Now, that’s quite a long statement. So let’s take it step by step in order to understand what it means in this question. Firstly, it says if a tangent and a secant intersect outside a circle, well, ours do. The line 𝐴𝐵 and the line 𝐵𝐷 intersect at the point 𝐵, which is outside the circle. Next, it talks about the square of the measure of the tangent. So in our question, that is 𝐴𝐵 squared.

Next, we’re told that this is equal to the product of the measures of the secant and its external secant segment. The secant is the full line 𝐵𝐷. The external secant segment is just a portion of the secant outside the circle. So it’s the segment 𝐵𝐶.

So we have the equation 𝐴𝐵 squared is equal to 𝐵𝐷 multiplied by 𝐵𝐶. Let’s substitute in some values or expressions for each of these parts. 𝐴𝐵 squared is 21 squared, 𝐵𝐷 is the full length of that line: so it’s 𝑥 plus 𝑥 plus two, and then 𝐵𝐶 is equal to 𝑥. Let’s simplify this equation. 21 squared is equal to 441. And on the right-hand side, the bracket simplifies to two 𝑥 plus two.

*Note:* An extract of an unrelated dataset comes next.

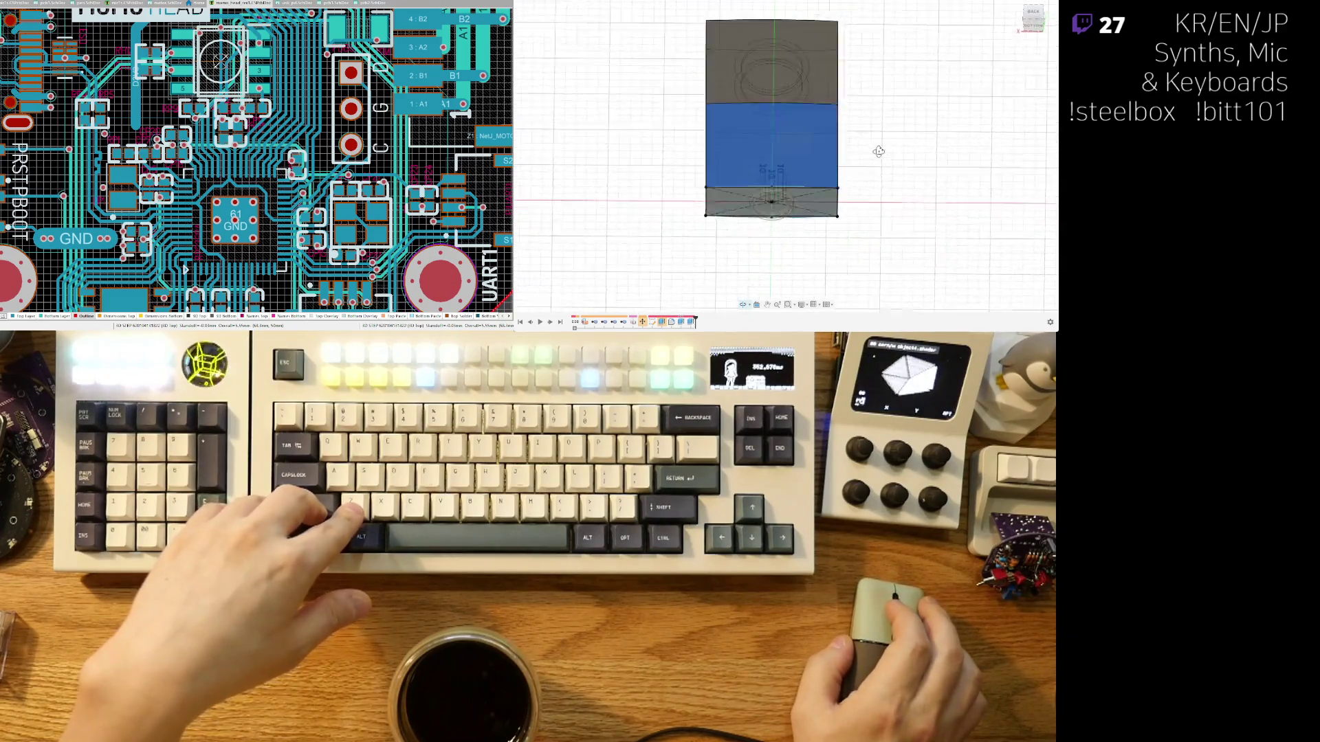
{"action": "key", "text": "ctrl+z"}
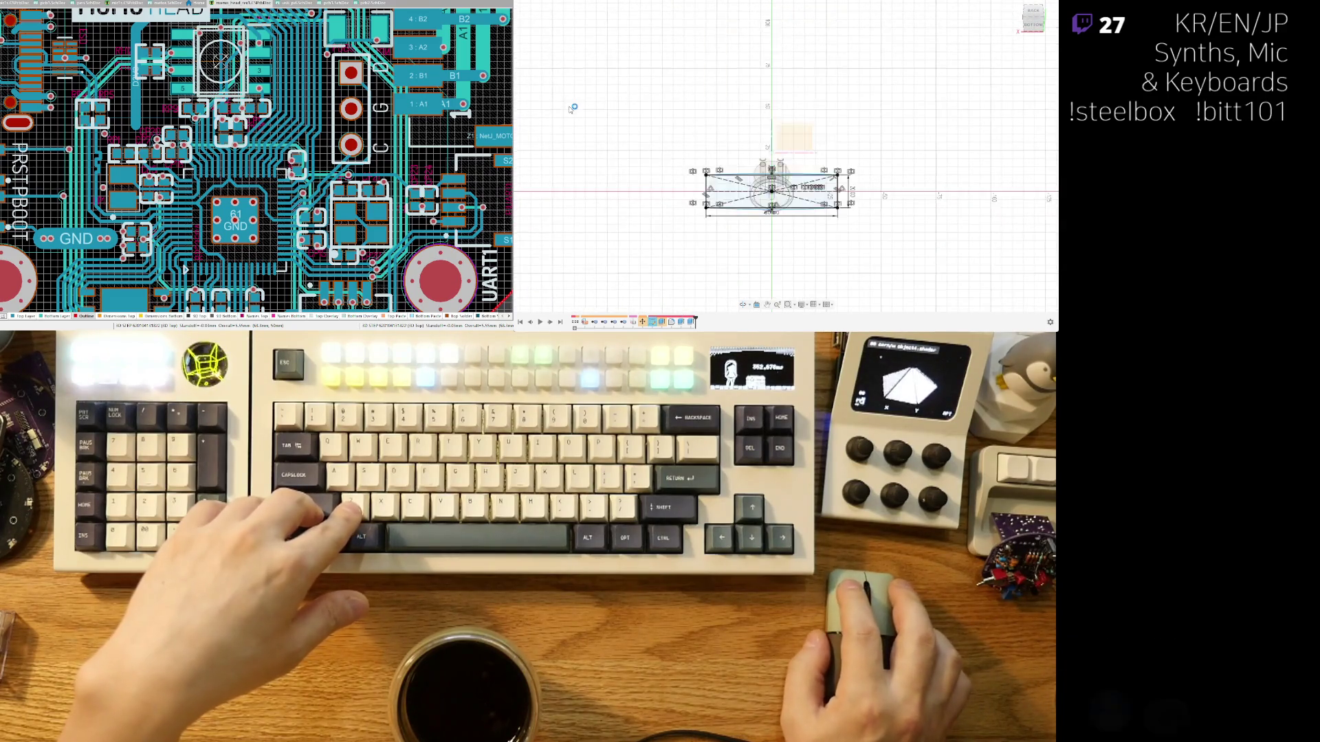
{"action": "scroll", "coordinate": [808, 220], "scroll_direction": "up", "scroll_amount": 3}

Next, let’s expand the bracket on the right-hand side. We now have 441 is equal to two 𝑥 squared plus two 𝑥. Finally, let’s collect all terms on the right-hand side of the equation. To do so, we need to subtract 441 from both sides. So we now have the equation two 𝑥 squared plus two 𝑥 minus 441 is equal to zero.

Now, this is a quadratic equation. And it certainly isn’t one that easily factorizes. So in order to solve it, we need to use the quadratic formula. The quadratic formula tells us that the solutions to the equation 𝑎𝑥 squared plus 𝑏𝑥 plus 𝑐 equals zero are given by 𝑥 is equal to negative 𝑏 plus or minus the square root of 𝑏 squared minus four 𝑎𝑐 all over two 𝑎.

For our equation, 𝑎 and 𝑏 are both equal to two and 𝑐 is equal to negative 441. So substituting our values of 𝑎, 𝑏, and 𝑐 into the quadratic formula gives 𝑥 is equal to negative two plus or minus the square root of two squared minus four multiplied by two multiplied by negative 441 all over two multiplied by two. Now, if you use your calculator in order to evaluate this, it will give two possibilities for the positive and the negative square root: either 14.3576 or negative 15.3576.

Remember that 𝑥 represents a length. It’s the length of the segment 𝐵𝐶. And therefore, it must take a positive value. So the solution that we need is the positive one, 14.3576. We’re also asked to give our answer to the nearest tenth. So we need to round it. The value of 𝑥 to the nearest tenth is 14.4.

Remember the key fact that we used in this question: if a tangent and a secant intersect outside a circle, then the square of the measure of the tangent is equal to the product of the measures of the secant and its external secant segment.